*Work task*:
This task calls for copying every line of the records that includes the word "frentistas".

*** Exercise inputs ***

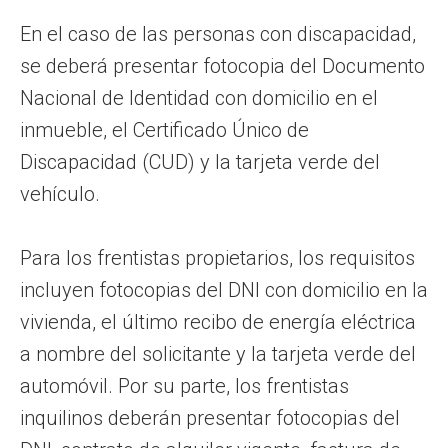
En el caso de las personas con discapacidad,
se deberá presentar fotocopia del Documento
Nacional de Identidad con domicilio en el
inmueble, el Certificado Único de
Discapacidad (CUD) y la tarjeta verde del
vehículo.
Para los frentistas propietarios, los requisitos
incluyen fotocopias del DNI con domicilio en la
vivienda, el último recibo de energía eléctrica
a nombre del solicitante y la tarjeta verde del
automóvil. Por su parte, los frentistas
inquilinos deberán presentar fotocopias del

*** End of Exercise inputs ***

*Solution*:
Para los frentistas propietarios, los requisitos
automóvil. Por su parte, los frentistas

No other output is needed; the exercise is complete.